I grew up in suburban NJ, and my whole life is really one ironic chapter after another! The solid foundation is that I was surrounded by loving parents who encouraged me to pursue what made me happy and to be kind to others. When I was a kid, we took our family vacations in the Amish Country of Pennsylvania - so naturally, I thrive on New York City life. As a teen, I was voted Most Shy in high school - so naturally, I grew up to be an outspoken leader. As a college student, I was 100% focused on establishing a career in the print magazine industry - so naturally, after graduating, I took a job at Hearst Digital Media.

If there’s any lesson in my backstory, it’s that life leads you down paths you don’t expect; as long as you are surrounded by supportive people and have an education, you can break down the barriers. Education has been the constant in my life. Becoming a journalist was still the best decision I ever made, because being a storyteller, thinking critically, checking my facts, listening to others’ voices - all those skills enable dynamic leadership of She’s the First.

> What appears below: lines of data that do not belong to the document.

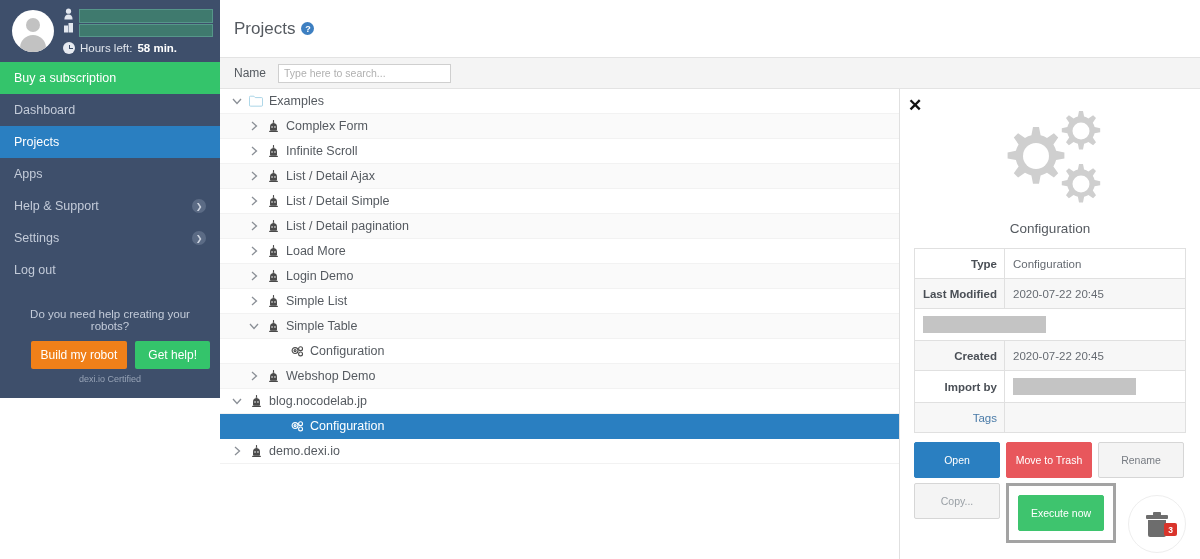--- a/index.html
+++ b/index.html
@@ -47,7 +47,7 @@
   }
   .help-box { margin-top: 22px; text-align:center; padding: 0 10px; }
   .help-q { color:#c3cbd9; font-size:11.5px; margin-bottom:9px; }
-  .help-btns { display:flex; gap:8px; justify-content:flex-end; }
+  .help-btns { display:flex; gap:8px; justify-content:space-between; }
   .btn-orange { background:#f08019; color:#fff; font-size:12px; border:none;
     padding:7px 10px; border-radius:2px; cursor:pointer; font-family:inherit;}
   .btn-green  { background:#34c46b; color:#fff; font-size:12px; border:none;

What do you see as the biggest obstacle to women at the moment?

Women can oftentimes be their own biggest obstacles. I think we’re capable of overcoming anything, but first, you can’t hold yourself back, thinking you’re not smart enough, well-connected enough, outgoing enough, etc. You just have to surround yourself with smart people and do it!
Who are some of the people that have inspired and influenced you in your career?

Given that I started out on the magazine path, one of my greatest inspirations is Ruth Whitney, who was the legendary editor of Glamour during the crucial decades of American feminism. I received a scholarship in her memory when I was in college. Ms. Whitney put the first African-American woman on the cover, addressed hard-hitting stories pertaining to health and domestic abuse, and led the publication to win its first National Magazine Award - unheard of for a women’s magazine. Her mantra of “style and substance” guided my career at Hearst Magazines and ultimately blazed my way to She’s the First.

The Women in the World Foundation recently launched its new college campus initiative called Women in the World on Campus. Do you have any advice for young women looking to engage with some kind of activist work in their careers?

The first step is to find a mentor in your workplace or on your campus who will hear out your ideas and guide you on how to execute your action plan.

It’s also important to not let perfection get in the way of better. Do what you can with what you have, whenever you can...every bit counts.